- Problems to work on
• a. Say whether each statement agrees with the prepared-statement thread below, answering yes or no and quoting the deciding words of the thread. (i) The reply claims ProxySQL cuts by 66% the number of commands sent by a badly written application. (ii) The workaround so far is to invalidate the prepared statement in the cache before executing it. (iii) The reply says the sample code would also fail when connecting directly to the MySQL server if an ALTER TABLE runs between COM_PREPARE and COM_EXECUTE.
• b. Please continue the prepared-statement thread below, starting right after its last line.

━━ Passage ━━

Here's the log on node 2:

2023-05-16T02:54:21.027280Z   248 Connect   sbtest@192.168.0.132 on sbtest using TCP/IP
2023-05-16T02:54:21.028118Z   248 Prepare   CREATE TABLE sample_table(id INT NOT NULL auto_increment PRIMARY KEY, value VARCHAR(42) DEFAULT NULL)
2023-05-16T02:54:21.028332Z   248 Execute   CREATE TABLE sample_table(id INT NOT NULL auto_increment PRIMARY KEY, value VARCHAR(42) DEFAULT NULL)

Here's the log on node3:

2023-05-16T02:54:21.064870Z   268 Prepare   SELECT * FROM sample_table
2023-05-16T02:54:21.065084Z   268 Execute   SELECT * FROM sample_table

The workaround so far is to explicitly specify the columns you would like to SELECT from the table but perhaps it would be more resilient to invalidate the prepared statement in the cache and reprepare it before it's executed on the server.

renecannao commented 1 year ago

Hi @jaimesicam .

Unfortunately the real issue is your sample application. If has at least 4 issues , but only one is relevant for SQLException . I might assume that the first 3 issues are due the fact that you wanted to simplify the test case, but issue 4 is the real problem.

  1. SELECT * is an anti-pattern. As you said it yourself , one should "explicitly specify the columns you would like to SELECT from the table";
  2. prepared statements are meant to separate SQL code from its data . You should never prepare this: INSERT INTO sample_table(value) VALUES('1'),('2'),('3');
  3. prepared statements are meant to provide efficiency, compiling the SQL code only once and executing it multiple time. Your function executeQuery() goes absolutely against this principle, recompiling the SQL code for each query. This is a terrible idea, and make prepared statement not just useless but also very inefficient. Your code will be more efficient if you run text queries instead of prepared statements. ProxySQL transparently fixes applications doing this, reducing by 66% the number of commands sent by bad application;
  4. (the real issue) your sample application is running the ALTER TABLE when there is no prepared statement prepared against the same time. This is partly the result of my previous point number 3 , but also due the fact that your sample application is the only application running queries on that table. If another connection run ALTER TABLE , your sample code will fail too. In other words, if an ALTER TABLE run (for example in another connection) in between COM_PREPARE and COM_EXECUTE , your sample code will fail also if connecting directly to MySQL server.

Here your test2.c slightly modified to trigger the same exception:

#include <stdlib.h>
#include <iostream>
#include "mysql_connection.h"

#include <cppconn/driver.h>
#include <cppconn/exception.h>
#include <cppconn/resultset.h>
#include <cppconn/prepared_statement.h>
#include <string>

using namespace std;

void executeQuery(sql::Connection* con, const std::string& query, bool alter=false)

━━━
━━ Data extract ━━

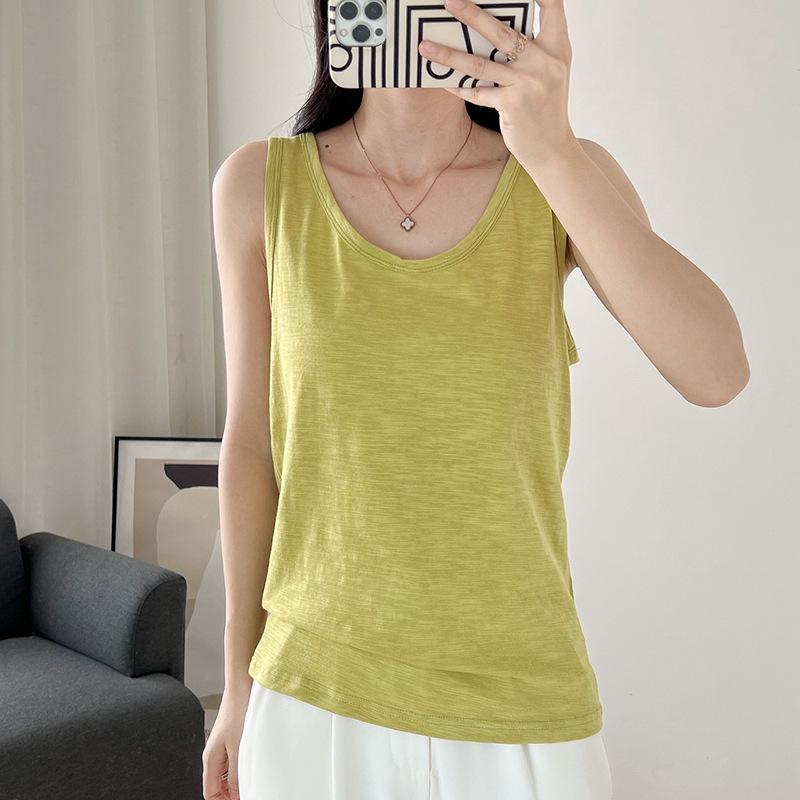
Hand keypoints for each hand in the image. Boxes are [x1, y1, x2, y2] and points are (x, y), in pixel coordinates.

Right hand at [202, 685, 250, 799]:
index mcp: (210, 760)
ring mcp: (223, 747)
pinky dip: (240, 769)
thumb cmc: (237, 712)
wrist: (241, 688)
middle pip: (218, 785)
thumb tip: (237, 794)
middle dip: (229, 794)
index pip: (210, 792)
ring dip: (236, 782)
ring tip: (251, 784)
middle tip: (247, 794)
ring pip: (226, 774)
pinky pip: (233, 762)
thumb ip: (236, 774)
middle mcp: (214, 755)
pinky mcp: (232, 740)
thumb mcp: (238, 748)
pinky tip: (251, 768)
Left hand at [418, 0, 577, 165]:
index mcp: (557, 48)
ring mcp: (527, 84)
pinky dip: (458, 86)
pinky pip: (476, 92)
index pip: (552, 6)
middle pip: (502, 31)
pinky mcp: (511, 105)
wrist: (552, 148)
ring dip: (449, 54)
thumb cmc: (547, 108)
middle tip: (449, 3)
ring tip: (425, 46)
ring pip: (480, 63)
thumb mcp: (550, 72)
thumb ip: (534, 48)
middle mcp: (544, 62)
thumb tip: (496, 29)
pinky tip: (441, 81)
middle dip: (472, 14)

━━━

- Responses to the exercise
• a.
(i) Yes: "ProxySQL transparently fixes applications doing this, reducing by 66% the number of commands sent by bad application"
(ii) No: "The workaround so far is to explicitly specify the columns you would like to SELECT from the table"
(iii) Yes: "if an ALTER TABLE run (for example in another connection) in between COM_PREPARE and COM_EXECUTE , your sample code will fail also if connecting directly to MySQL server."

• b.
{
  cout << "Query: " << query << endl;
  sql::PreparedStatement *pStmt;
  pStmt = con->prepareStatement(query);
  if (alter) // let's pretend that another connection is altering the table between our PREPARE and EXECUTE
    executeQuery(con, "ALTER TABLE sample_table ADD COLUMN new_col INT NOT NULL");
  pStmt->execute();
  pStmt->close();
  delete pStmt;
}
int main(void)
{
  try {
    sql::Driver *driver;
    sql::Connection *con;

    driver = get_driver_instance();
    con = driver->connect("tcp://127.0.0.1:3306", "sbtest", "sbtest");
    con->setSchema("sbtest");

    executeQuery(con, "DROP TABLE IF EXISTS sample_table");
    executeQuery(con, "CREATE TABLE sample_table(id INT NOT NULL auto_increment PRIMARY KEY, value VARCHAR(42) DEFAULT NULL)");
    executeQuery(con, "INSERT INTO sample_table(value) VALUES('1'),('2'),('3')");
    executeQuery(con, "SELECT * FROM sample_table");
    executeQuery(con, "SELECT * FROM sample_table LIMIT 1");
    //executeQuery(con, "ALTER TABLE sample_table ADD COLUMN new_col INT NOT NULL");
    executeQuery(con, "SELECT * FROM sample_table",true);
    executeQuery(con, "SELECT * FROM sample_table LIMIT 1");
    delete con;
  } catch (sql::SQLException &e) {
    cout << "# ERR: SQLException in " << __FILE__;
    cout << "# ERR: " << e.what();
    cout << " (MySQL error code: " << e.getErrorCode();
    cout << ", SQLState: " << e.getSQLState() << " )" << endl;
  }

  cout << endl;

  return EXIT_SUCCESS;
}

For reference, here the diff:

@@ -10,11 +10,13 @@

 using namespace std;

-void executeQuery(sql::Connection* con, const std::string& query)
+void executeQuery(sql::Connection* con, const std::string& query, bool alter=false)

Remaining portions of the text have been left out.